'''
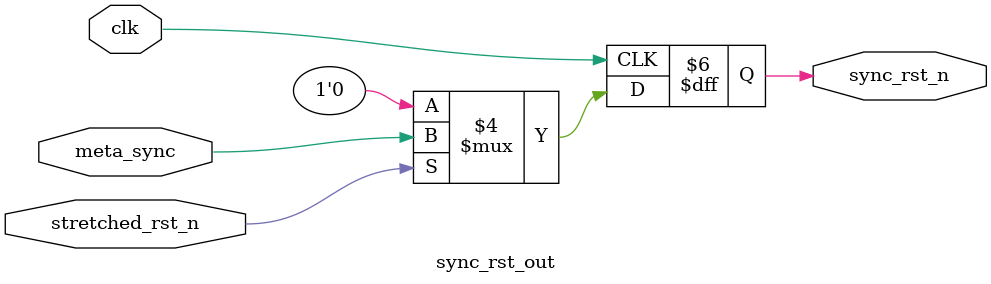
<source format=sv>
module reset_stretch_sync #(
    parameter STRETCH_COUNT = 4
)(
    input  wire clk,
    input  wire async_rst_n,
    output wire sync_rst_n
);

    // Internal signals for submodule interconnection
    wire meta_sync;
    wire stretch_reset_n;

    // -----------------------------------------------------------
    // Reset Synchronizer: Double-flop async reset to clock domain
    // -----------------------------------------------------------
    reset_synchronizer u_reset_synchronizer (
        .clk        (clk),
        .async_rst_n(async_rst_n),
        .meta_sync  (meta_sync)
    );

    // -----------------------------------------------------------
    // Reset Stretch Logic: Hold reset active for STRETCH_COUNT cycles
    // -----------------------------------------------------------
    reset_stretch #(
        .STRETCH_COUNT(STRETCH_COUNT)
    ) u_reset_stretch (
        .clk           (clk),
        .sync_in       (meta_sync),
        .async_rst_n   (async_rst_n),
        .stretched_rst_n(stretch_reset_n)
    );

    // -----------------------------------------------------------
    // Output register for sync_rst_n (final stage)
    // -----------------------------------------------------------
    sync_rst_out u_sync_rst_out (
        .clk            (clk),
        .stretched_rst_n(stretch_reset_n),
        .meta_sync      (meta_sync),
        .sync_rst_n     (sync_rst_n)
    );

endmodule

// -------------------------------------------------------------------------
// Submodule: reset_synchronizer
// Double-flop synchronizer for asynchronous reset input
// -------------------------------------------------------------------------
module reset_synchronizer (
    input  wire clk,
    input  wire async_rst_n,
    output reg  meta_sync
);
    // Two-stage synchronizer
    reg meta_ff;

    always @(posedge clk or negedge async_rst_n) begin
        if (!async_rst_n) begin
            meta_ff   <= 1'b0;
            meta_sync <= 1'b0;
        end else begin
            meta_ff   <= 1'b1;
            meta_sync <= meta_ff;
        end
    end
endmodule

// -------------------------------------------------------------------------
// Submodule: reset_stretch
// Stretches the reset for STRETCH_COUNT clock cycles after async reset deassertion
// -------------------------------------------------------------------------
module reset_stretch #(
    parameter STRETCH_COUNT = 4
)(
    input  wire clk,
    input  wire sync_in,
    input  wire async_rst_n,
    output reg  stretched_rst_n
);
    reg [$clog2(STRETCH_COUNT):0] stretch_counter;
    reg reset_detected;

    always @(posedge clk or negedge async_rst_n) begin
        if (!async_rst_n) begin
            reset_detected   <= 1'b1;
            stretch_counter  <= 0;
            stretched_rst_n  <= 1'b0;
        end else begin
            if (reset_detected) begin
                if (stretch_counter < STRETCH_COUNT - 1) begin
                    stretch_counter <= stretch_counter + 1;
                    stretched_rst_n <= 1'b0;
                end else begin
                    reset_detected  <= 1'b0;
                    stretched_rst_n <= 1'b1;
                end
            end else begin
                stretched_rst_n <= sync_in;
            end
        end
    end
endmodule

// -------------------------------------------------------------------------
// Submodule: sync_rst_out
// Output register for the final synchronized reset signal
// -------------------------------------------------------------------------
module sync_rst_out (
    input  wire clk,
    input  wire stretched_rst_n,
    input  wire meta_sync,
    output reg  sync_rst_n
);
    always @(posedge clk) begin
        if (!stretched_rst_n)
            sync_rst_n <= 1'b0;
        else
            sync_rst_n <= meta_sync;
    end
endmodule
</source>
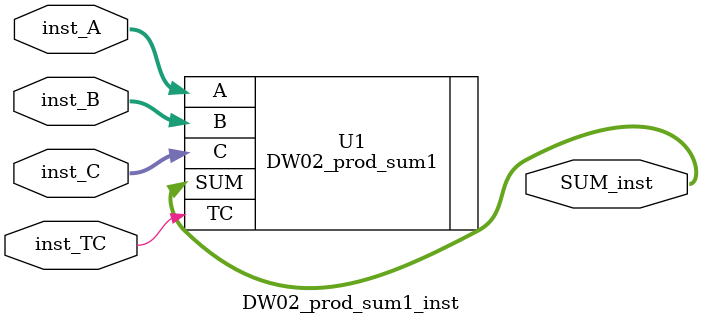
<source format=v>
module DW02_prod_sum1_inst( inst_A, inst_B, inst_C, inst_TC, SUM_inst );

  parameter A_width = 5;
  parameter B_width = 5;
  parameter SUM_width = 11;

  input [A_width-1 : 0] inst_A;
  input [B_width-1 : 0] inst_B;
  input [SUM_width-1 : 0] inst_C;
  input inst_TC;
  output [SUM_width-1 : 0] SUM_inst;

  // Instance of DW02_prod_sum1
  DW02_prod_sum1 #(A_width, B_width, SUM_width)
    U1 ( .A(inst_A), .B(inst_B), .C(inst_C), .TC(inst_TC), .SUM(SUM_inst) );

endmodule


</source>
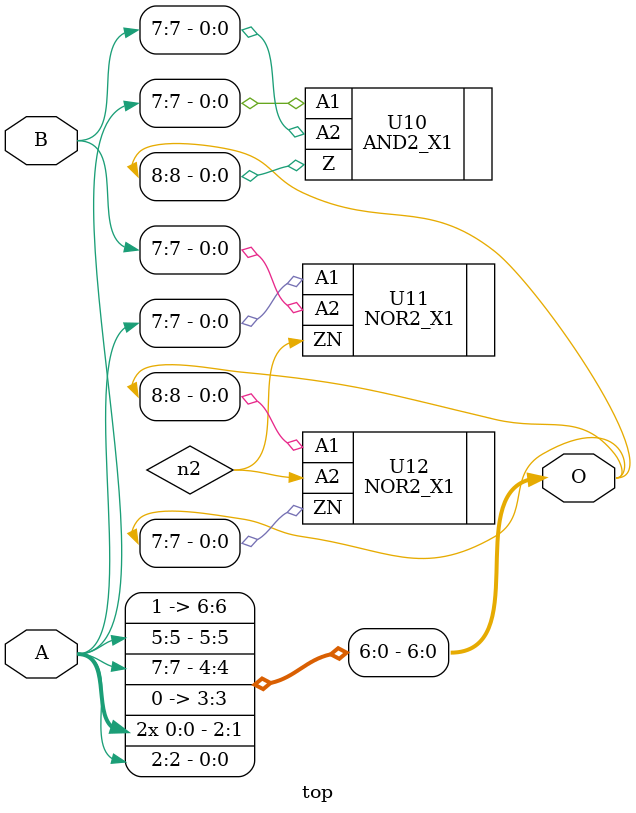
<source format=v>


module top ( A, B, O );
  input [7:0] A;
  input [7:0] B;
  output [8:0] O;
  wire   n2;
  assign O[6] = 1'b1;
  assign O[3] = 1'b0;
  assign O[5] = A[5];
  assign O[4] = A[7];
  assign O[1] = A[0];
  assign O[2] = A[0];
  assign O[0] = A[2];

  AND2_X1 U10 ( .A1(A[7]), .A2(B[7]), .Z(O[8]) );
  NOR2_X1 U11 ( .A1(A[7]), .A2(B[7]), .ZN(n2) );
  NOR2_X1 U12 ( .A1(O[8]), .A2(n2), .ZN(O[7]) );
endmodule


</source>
'''
'''
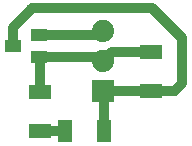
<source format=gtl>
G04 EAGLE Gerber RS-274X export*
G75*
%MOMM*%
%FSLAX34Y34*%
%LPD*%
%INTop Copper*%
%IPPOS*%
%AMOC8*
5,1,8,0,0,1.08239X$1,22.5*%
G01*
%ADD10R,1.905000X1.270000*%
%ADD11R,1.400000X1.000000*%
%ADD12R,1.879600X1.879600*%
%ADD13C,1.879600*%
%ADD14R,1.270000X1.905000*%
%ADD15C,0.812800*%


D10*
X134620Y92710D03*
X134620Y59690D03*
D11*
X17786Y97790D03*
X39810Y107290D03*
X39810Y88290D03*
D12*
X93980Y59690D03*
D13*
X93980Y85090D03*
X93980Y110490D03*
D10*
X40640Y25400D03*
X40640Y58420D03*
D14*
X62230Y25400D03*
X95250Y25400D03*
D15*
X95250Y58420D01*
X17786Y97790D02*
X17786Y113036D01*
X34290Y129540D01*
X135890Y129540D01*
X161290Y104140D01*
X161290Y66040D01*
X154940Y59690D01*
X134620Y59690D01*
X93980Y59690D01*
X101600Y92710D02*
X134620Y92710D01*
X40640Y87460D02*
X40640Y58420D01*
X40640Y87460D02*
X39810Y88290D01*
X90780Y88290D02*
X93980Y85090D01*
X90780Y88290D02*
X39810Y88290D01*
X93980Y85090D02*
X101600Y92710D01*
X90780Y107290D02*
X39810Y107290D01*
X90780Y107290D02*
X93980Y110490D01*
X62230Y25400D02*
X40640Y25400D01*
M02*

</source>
'''
'''
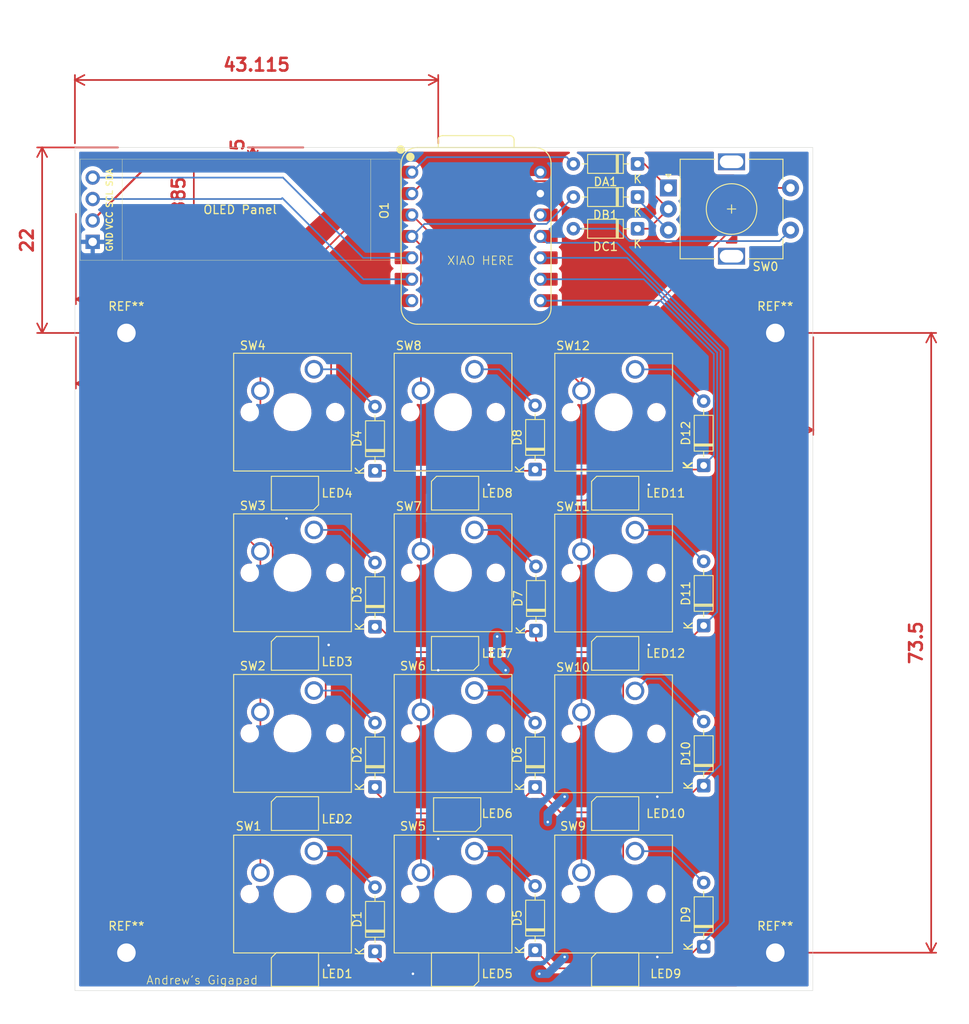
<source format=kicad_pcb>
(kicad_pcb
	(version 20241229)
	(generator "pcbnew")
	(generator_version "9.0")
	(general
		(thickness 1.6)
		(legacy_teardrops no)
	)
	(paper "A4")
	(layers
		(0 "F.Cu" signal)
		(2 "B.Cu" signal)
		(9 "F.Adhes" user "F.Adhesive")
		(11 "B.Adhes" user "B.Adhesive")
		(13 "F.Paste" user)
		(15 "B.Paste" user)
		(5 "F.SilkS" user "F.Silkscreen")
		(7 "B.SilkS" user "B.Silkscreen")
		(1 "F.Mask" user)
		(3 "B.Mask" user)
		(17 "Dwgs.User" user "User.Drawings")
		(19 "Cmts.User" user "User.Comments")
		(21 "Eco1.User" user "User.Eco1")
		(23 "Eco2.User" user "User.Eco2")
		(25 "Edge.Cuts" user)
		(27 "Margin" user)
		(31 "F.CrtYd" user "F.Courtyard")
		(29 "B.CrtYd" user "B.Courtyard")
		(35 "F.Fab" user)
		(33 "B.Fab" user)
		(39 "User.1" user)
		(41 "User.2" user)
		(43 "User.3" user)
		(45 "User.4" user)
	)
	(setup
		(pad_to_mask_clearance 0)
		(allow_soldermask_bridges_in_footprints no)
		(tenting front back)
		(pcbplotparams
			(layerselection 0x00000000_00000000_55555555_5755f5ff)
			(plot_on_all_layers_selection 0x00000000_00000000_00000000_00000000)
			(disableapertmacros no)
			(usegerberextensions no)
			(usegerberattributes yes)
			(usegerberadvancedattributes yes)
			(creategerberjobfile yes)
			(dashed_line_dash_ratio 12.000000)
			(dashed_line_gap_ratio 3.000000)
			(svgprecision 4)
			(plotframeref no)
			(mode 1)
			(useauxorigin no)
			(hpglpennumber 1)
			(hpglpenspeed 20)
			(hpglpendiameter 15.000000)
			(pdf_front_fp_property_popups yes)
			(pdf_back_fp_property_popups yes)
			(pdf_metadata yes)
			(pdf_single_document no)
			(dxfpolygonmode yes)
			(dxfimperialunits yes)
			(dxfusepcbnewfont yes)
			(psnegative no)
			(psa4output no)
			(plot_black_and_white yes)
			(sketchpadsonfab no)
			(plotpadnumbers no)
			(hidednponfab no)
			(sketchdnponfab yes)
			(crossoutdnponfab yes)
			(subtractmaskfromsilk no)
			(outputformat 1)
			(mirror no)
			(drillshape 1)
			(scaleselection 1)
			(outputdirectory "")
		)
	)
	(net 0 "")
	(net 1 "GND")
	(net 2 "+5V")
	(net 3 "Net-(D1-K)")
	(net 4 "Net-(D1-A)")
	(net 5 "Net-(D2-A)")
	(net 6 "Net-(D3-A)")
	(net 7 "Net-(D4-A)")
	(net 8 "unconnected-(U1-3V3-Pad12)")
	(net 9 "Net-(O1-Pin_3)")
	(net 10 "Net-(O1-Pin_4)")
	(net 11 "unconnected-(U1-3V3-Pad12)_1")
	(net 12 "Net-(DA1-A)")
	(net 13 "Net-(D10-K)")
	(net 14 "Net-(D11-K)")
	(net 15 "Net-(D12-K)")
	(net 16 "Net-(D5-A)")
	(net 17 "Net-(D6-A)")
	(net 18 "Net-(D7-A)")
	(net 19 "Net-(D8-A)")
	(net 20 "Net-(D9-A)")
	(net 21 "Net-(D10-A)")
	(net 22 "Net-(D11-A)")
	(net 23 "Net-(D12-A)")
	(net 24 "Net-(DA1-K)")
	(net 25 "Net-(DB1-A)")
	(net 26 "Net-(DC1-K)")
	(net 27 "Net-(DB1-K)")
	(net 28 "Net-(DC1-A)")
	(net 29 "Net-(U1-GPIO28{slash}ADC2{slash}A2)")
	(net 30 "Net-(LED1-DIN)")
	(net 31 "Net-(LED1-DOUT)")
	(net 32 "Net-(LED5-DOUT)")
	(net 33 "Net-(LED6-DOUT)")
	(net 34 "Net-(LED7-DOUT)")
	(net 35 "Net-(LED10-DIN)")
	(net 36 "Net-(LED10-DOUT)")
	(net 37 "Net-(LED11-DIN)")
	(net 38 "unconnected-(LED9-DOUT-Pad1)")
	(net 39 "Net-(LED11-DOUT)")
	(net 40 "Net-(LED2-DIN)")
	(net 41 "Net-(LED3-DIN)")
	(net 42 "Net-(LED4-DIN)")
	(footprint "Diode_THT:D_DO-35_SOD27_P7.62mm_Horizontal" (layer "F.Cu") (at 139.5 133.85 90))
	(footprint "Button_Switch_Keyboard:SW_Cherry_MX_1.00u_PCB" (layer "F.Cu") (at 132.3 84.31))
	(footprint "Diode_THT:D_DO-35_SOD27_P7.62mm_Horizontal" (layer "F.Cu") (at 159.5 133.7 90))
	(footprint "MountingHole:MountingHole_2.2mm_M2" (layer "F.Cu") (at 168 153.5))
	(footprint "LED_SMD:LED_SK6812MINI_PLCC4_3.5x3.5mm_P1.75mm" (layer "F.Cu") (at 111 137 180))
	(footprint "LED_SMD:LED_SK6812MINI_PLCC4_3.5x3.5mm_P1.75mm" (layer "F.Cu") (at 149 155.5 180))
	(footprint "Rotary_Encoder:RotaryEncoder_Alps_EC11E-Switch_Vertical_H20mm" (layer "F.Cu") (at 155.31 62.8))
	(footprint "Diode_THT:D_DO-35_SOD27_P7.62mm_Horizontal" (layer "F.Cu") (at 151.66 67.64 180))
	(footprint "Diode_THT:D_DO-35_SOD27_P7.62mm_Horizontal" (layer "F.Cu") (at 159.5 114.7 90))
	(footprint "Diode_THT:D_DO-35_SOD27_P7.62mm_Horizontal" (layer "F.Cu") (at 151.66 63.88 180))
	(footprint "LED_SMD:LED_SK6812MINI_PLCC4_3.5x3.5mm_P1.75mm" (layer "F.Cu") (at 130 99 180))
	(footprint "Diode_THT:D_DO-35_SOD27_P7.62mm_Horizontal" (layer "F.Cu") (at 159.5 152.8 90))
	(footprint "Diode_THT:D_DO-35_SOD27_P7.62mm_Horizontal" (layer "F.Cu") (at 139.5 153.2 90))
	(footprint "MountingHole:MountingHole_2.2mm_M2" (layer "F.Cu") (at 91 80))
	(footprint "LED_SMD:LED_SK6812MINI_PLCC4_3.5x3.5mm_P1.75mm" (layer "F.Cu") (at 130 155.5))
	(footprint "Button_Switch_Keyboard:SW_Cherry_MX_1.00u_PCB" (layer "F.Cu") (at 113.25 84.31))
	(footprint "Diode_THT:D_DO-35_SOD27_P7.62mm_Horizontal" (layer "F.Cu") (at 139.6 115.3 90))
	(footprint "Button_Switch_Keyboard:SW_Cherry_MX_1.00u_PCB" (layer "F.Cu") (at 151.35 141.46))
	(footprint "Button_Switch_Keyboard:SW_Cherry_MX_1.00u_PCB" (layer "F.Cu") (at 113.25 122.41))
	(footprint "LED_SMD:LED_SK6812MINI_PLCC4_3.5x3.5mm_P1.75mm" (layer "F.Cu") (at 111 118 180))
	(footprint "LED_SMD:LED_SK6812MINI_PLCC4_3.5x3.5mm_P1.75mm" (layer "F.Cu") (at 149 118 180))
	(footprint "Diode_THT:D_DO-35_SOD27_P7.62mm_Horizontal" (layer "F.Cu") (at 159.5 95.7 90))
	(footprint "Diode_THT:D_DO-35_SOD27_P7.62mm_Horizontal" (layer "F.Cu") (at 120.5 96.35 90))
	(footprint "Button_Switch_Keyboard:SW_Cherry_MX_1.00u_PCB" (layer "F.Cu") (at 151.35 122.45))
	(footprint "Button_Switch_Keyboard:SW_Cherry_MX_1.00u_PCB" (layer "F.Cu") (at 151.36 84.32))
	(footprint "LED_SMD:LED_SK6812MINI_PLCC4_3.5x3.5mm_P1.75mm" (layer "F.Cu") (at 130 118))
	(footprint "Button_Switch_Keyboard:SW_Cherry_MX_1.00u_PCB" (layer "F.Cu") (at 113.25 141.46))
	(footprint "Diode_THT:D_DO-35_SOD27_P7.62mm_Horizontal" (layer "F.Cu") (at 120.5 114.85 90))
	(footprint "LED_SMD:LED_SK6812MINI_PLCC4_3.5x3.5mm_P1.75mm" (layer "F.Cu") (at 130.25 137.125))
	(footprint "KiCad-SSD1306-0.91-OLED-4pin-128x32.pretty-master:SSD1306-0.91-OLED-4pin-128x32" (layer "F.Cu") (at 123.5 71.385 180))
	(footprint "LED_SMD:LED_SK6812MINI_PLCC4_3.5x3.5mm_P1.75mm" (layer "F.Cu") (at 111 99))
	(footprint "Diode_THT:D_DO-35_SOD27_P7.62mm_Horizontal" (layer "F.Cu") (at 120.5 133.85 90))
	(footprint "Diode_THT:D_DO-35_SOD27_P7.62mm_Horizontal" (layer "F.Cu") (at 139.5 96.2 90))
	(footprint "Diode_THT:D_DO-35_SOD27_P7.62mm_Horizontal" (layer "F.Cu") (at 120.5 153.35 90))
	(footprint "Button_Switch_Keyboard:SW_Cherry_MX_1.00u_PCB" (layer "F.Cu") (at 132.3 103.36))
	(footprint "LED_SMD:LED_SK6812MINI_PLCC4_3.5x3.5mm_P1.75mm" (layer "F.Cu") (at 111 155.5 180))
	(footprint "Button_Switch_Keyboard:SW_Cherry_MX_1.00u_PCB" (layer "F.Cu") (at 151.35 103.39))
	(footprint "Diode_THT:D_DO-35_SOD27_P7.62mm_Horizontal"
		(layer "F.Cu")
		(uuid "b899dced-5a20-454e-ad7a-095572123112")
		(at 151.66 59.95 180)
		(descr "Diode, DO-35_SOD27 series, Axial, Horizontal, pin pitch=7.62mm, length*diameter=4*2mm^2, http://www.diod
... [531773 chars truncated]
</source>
'''
# WORK ITEM:
Please state how many lines of the listing contain the string "stage". Give only that number.

# OUTPUT BELOW:
2